## Work instructions
From the records beneath, determine how many lines contain "down" and report only that figure.

Saved data entries
═══
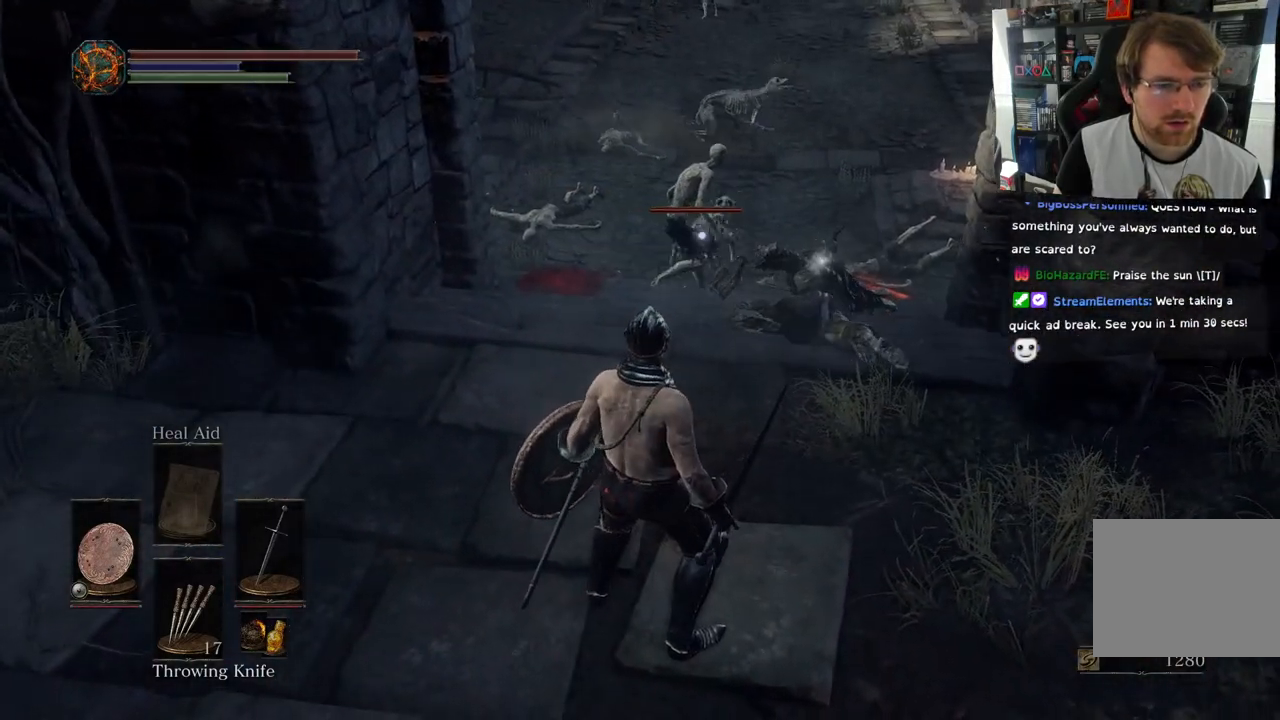
{"buttons": [], "left_stick": "down", "right_stick": "center", "events": [[383, "left_stick", "down"]]}
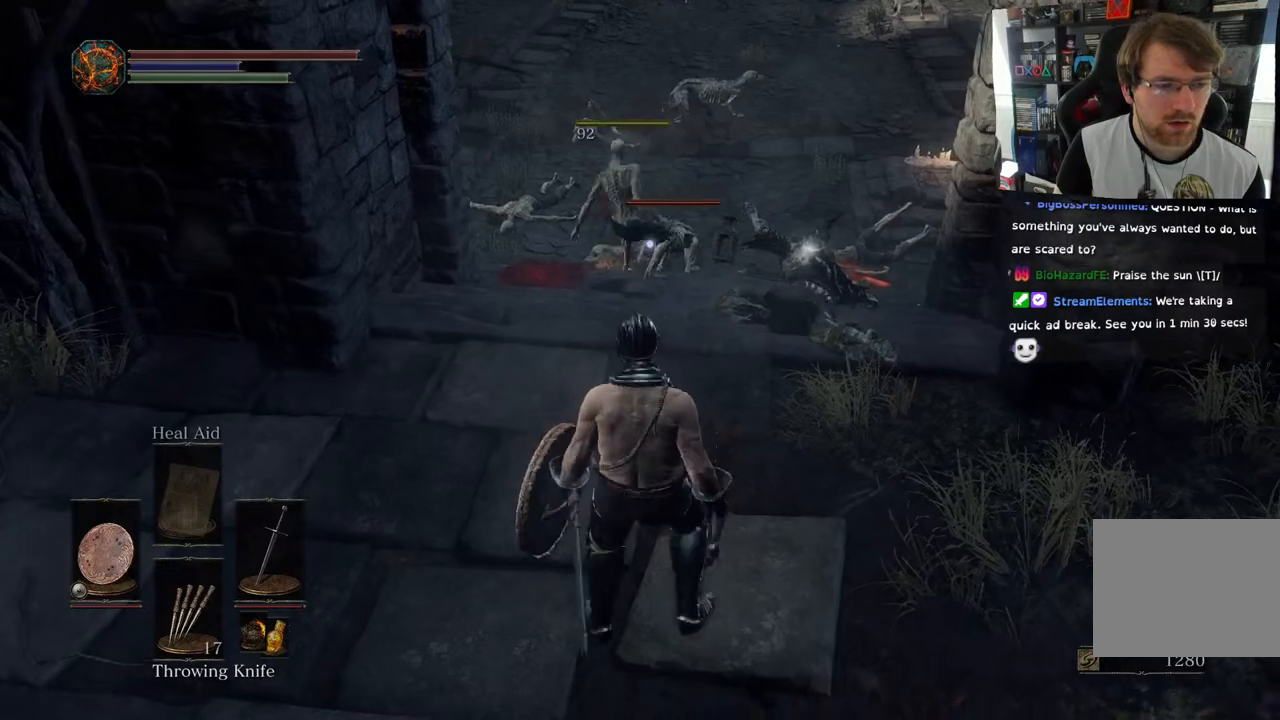
{"buttons": [], "left_stick": "up-right", "right_stick": "center", "events": [[217, "left_stick", "up-right"]]}
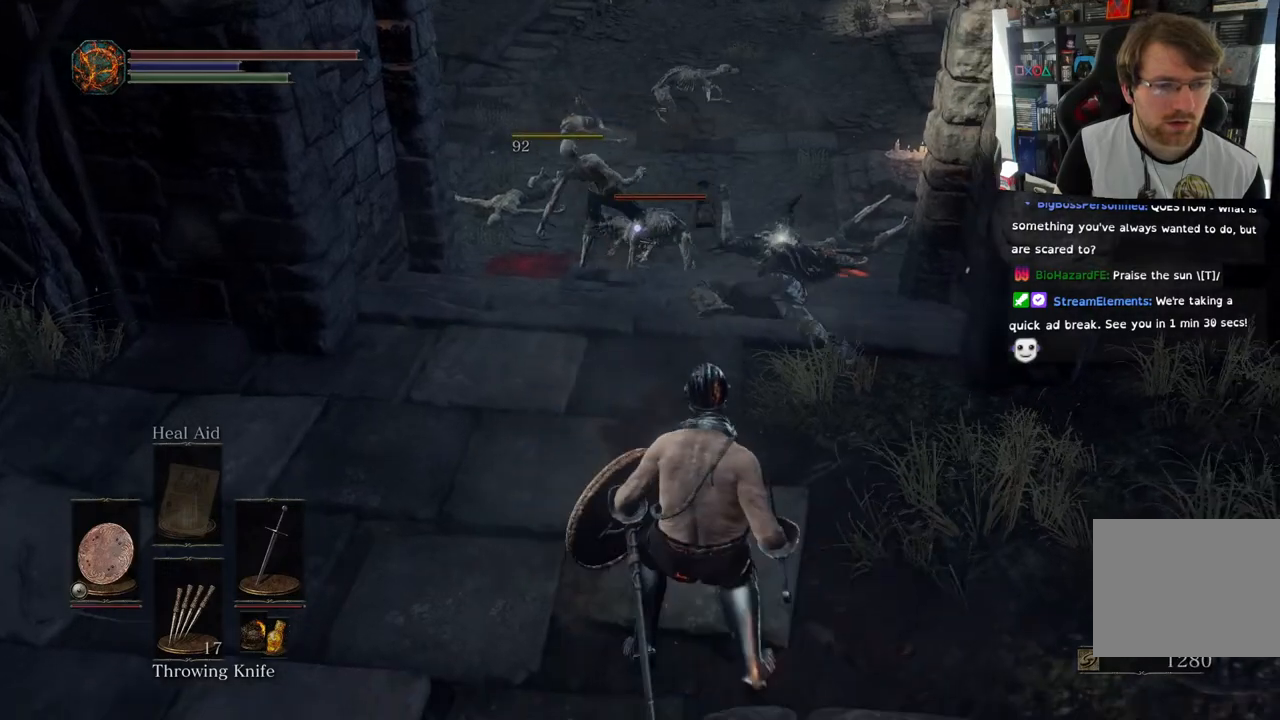
{"buttons": [], "left_stick": "up-right", "right_stick": "center", "events": []}
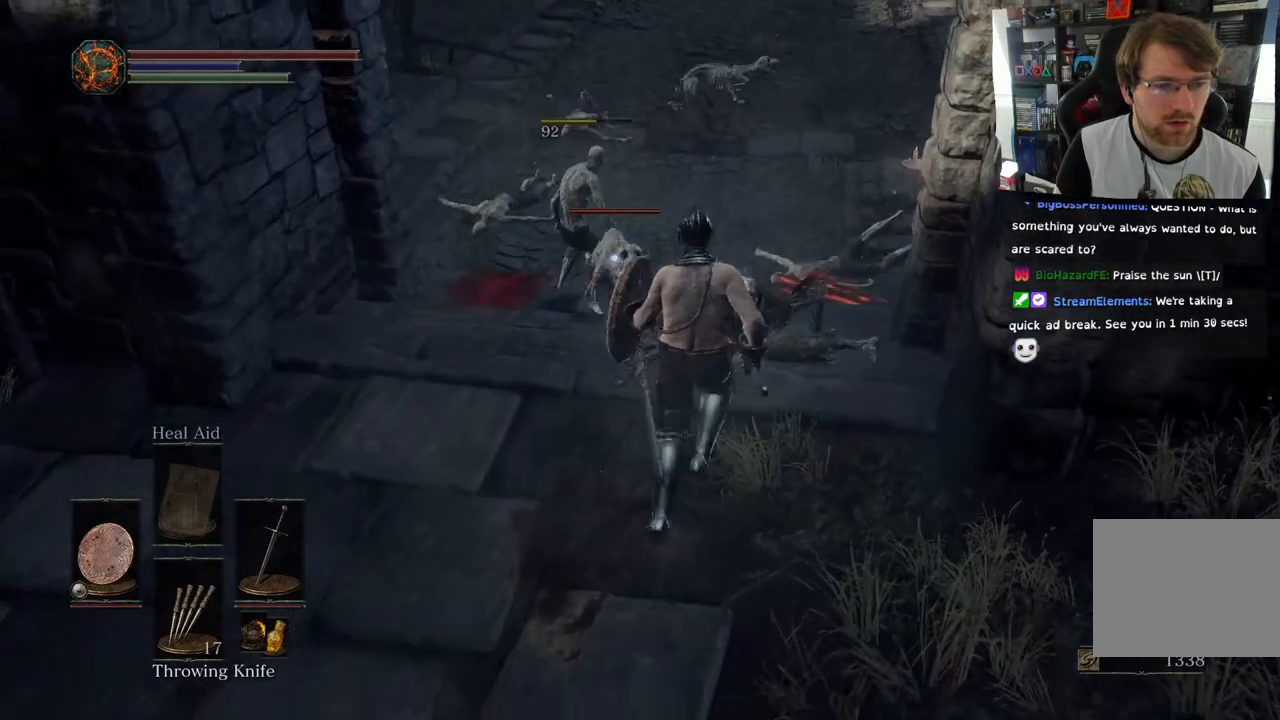
{"buttons": ["CROSS"], "left_stick": "up-right", "right_stick": "center", "events": [[267, "CROSS", "down"], [383, "CROSS", "up"], [483, "CROSS", "down"]]}
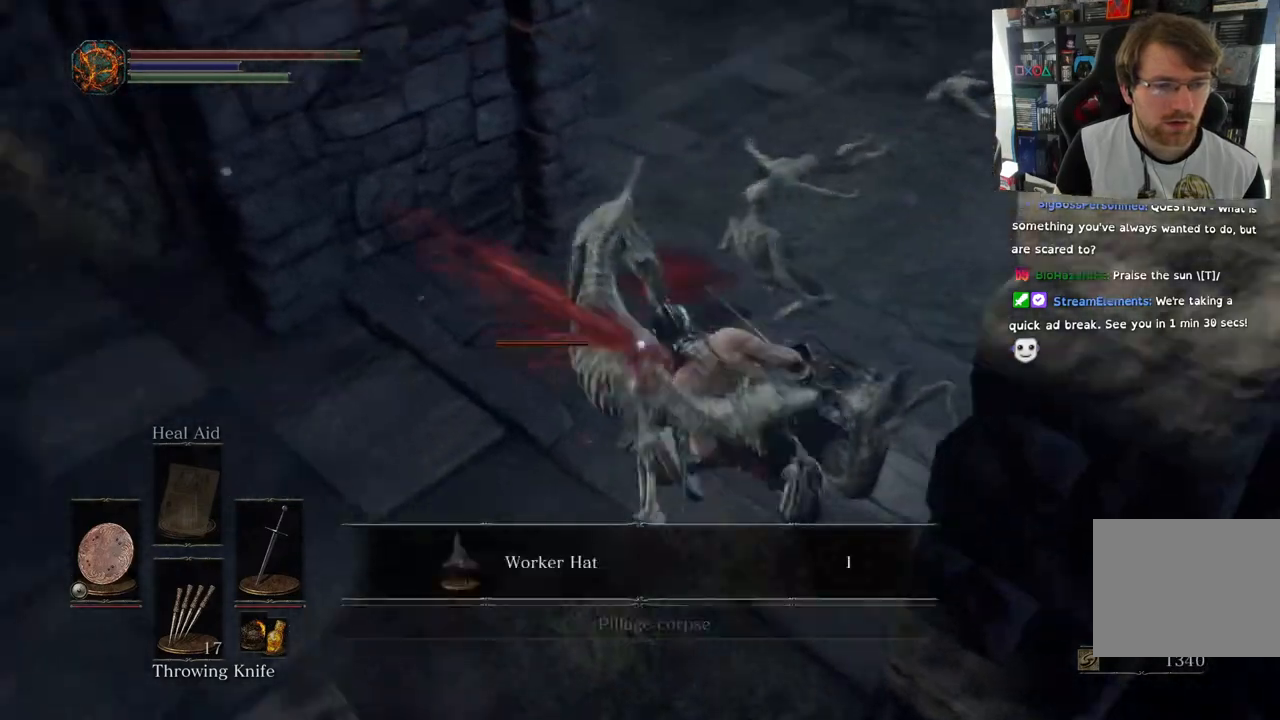
{"buttons": [], "left_stick": "left", "right_stick": "center", "events": [[50, "CROSS", "up"], [67, "left_stick", "center"], [317, "left_stick", "left"]]}
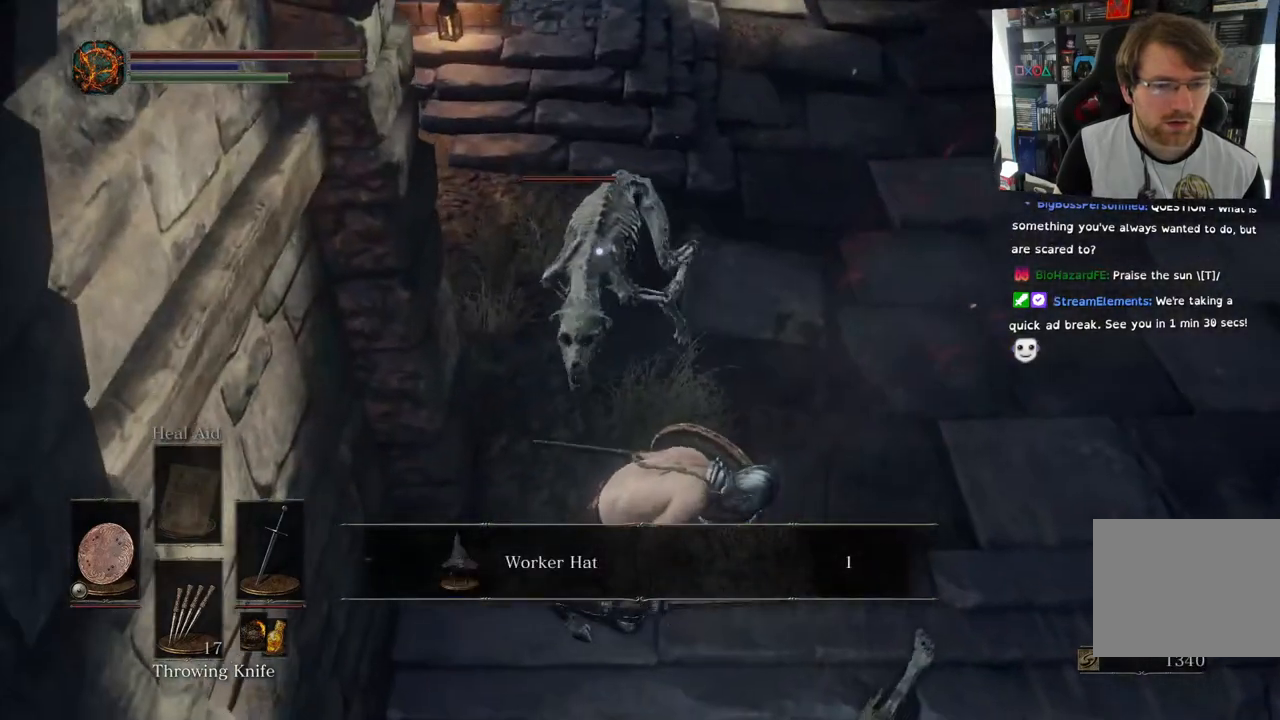
{"buttons": ["L1"], "left_stick": "up-right", "right_stick": "center", "events": [[67, "left_stick", "up"], [233, "CROSS", "down"], [300, "left_stick", "up-right"], [317, "CROSS", "up"], [500, "L1", "down"]]}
═══
## Answer to this exercise
3